# ABOUT THIS TASK
Scan the records below. Copy every line in which the word "обучения" appears.

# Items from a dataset
┌──

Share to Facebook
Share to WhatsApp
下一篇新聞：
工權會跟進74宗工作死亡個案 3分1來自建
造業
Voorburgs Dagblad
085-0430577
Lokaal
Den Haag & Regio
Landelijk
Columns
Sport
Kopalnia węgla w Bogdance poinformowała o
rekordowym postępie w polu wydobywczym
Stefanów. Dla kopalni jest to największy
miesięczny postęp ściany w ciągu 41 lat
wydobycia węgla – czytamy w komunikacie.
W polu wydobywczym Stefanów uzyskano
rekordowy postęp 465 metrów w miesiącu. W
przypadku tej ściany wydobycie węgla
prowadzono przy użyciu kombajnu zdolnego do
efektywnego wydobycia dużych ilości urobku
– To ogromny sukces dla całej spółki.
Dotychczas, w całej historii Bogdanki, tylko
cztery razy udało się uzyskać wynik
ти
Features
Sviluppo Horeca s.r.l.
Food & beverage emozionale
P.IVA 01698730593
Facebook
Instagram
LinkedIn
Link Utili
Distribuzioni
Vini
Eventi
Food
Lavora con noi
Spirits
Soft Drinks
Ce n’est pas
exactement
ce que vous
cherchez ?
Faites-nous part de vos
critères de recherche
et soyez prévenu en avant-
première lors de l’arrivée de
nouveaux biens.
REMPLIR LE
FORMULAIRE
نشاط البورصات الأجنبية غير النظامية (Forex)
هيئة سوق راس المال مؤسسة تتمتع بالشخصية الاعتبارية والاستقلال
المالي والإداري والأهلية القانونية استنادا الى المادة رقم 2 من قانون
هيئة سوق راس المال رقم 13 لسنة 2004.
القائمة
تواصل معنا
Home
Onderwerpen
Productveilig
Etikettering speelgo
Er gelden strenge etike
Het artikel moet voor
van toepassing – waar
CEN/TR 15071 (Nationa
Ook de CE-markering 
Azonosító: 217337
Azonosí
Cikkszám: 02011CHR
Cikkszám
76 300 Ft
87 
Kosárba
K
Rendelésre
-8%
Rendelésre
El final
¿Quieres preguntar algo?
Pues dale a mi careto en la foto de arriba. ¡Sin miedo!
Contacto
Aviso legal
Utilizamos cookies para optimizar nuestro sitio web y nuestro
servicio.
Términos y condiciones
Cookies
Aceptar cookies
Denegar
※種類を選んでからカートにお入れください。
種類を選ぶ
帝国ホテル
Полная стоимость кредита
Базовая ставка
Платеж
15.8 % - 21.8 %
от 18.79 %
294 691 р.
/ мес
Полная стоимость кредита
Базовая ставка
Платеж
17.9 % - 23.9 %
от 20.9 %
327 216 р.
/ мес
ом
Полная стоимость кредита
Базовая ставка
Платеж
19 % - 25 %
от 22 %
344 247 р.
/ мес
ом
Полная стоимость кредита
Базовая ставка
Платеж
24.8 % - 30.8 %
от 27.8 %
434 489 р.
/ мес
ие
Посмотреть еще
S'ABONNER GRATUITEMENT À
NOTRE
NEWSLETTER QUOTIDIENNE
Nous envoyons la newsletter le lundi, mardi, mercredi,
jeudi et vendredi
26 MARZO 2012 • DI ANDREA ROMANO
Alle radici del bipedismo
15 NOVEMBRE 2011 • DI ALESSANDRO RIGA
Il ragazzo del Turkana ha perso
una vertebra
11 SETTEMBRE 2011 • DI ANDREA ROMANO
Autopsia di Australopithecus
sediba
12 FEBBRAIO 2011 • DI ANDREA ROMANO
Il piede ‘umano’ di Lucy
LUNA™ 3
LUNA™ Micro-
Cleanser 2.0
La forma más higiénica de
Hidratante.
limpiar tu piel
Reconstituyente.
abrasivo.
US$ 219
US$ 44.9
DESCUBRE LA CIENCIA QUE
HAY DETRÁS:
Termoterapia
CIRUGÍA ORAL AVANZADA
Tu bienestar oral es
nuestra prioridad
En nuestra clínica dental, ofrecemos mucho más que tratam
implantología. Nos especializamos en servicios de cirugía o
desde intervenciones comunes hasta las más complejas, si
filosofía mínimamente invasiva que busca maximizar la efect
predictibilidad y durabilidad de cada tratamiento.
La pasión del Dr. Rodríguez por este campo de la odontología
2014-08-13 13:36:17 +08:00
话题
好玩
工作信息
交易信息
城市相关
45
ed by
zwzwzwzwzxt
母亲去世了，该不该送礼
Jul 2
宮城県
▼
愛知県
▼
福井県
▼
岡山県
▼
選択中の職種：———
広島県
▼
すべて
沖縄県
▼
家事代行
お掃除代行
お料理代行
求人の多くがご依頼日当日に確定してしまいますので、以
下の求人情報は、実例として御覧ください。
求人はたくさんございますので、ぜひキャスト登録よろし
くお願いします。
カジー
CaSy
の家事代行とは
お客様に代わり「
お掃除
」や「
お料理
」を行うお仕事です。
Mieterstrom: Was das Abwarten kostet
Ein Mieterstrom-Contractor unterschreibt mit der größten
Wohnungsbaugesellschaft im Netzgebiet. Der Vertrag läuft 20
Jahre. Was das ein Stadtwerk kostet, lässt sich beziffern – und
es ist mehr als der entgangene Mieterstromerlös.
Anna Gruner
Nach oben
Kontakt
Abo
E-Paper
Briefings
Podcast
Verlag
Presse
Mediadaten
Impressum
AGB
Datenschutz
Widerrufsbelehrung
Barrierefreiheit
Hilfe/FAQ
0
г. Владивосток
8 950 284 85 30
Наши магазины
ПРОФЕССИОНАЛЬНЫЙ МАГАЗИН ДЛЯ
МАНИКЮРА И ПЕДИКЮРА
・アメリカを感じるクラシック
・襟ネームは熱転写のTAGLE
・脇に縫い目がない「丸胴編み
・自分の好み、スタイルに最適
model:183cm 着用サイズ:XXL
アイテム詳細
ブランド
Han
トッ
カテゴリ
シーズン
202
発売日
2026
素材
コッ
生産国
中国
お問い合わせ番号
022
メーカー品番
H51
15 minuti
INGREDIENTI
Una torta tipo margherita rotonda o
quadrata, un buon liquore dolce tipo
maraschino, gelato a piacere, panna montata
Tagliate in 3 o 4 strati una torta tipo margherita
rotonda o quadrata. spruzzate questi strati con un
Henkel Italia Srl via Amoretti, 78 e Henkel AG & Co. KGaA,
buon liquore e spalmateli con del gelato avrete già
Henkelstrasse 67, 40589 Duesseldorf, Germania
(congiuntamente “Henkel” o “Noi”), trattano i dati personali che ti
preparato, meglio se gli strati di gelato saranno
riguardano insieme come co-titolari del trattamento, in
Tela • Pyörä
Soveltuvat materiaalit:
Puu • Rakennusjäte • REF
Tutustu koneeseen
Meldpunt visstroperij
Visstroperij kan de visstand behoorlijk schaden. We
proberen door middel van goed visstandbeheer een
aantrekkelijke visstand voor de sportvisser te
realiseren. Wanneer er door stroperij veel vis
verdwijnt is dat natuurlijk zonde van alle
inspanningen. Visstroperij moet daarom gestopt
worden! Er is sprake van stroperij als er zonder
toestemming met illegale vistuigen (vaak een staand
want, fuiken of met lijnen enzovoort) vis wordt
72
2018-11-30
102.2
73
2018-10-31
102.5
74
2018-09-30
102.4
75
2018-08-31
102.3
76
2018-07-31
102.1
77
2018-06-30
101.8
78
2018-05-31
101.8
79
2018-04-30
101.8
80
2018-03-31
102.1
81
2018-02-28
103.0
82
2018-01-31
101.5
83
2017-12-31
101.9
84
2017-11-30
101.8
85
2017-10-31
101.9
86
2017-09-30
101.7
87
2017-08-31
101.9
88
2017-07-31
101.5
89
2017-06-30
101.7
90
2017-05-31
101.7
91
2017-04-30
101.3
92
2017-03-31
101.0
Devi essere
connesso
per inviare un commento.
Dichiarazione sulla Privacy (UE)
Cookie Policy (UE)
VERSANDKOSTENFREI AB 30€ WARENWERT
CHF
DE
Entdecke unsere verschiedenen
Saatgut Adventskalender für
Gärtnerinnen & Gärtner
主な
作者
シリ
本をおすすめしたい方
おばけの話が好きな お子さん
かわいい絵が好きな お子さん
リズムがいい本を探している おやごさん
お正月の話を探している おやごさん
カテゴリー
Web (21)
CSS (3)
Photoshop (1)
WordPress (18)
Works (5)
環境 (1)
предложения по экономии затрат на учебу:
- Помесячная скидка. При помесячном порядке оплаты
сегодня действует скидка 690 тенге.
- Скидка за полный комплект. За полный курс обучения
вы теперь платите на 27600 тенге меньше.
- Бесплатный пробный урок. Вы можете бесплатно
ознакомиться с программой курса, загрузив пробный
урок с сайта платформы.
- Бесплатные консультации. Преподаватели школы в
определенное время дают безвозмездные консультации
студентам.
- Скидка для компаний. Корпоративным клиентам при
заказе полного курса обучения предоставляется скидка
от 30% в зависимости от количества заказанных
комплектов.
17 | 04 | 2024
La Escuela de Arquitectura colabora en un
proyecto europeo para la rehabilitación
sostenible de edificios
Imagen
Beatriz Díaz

└──

# EXPECTED OUTPUT
- Скидка за полный комплект. За полный курс обучения
заказе полного курса обучения предоставляется скидка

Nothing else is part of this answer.